La Finma dice però di non vedere questo rischio...

Il surriscaldamento dei prezzi immobiliari è sotto gli occhi di tutti. Inoltre, più avanti, la crisi potrebbe riguardare non soltanto il debitore. Se molte imprese dovranno chiudere e licenziare dei dipendenti, queste persone non potranno più pagare l’ammortamento ipotecario. Così non sarà solo un problema del debitore, ma anche la banca potrebbe vacillare.

Quale altro ruolo potrebbero assumere in questo contesto di emergenza la Confederazione e la Bns?

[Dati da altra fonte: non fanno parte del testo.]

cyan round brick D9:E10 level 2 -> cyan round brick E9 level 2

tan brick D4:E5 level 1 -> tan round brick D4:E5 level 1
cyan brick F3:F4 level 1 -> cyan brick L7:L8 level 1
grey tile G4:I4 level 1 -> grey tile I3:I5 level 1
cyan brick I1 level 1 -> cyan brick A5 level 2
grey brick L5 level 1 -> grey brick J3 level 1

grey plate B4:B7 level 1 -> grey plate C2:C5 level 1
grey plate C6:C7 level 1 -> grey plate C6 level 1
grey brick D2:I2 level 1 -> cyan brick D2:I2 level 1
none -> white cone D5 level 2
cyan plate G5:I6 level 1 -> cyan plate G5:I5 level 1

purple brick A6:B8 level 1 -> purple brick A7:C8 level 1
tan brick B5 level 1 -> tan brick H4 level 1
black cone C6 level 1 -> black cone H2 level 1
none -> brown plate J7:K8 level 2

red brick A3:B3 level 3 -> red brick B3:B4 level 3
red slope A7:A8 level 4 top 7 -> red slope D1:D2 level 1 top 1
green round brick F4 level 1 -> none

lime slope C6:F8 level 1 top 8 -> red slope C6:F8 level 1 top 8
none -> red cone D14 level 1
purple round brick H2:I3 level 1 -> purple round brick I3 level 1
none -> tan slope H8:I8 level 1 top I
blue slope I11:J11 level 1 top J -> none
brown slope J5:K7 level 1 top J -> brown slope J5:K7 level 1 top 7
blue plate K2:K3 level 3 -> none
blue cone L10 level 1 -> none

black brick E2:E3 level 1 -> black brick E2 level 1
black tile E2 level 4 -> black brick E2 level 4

Occorreva fare quello che per esempio sta facendo Trump negli Stati Uniti per ovvi motivi elettorali: cioè dare dei soldi alla gente per stimolare i consumi. La Bns potrebbe redistribuire 20 o 30 miliardi dei suoi utili alla popolazione invece dei 4 redistribuiti a Confederazione e Cantoni per il 2019.

Si può dire che con questo programma le banche stanno quindi facendo un buon affare?

Sì, assolutamente: se esce testa vincono loro, se esce croce perdono gli altri. E la Confederazione dovrà in ogni caso registrare a fondo perso i debiti di tante Pmi che molto probabilmente non potranno rimborsare i prestiti ottenuti dalle banche. In quel caso, appunto, dovrà intervenire la Confederazione quale garante di questi prestiti. E vista la traiettoria di questi anni è facile immaginare che allora si dirà: “Dobbiamo rimborsare 20 miliardi alle banche, bisogna perciò tagliare da qualche altra parte la spesa pubblica”. Un ultimo aspetto è che molte imprese che magari hanno degli utili in calo in questo periodo prenderanno questi soldi a prestito, non per sostenere le proprie attività e pagare gli stipendi, ma per investirli sui mercati finanziari. Il rischio maggiore alla fine è che quanto annunciato a Berna aiuta solo l’offerta ma non la domanda. Mancano delle politiche di spesa pubblica a sostegno dei consumi.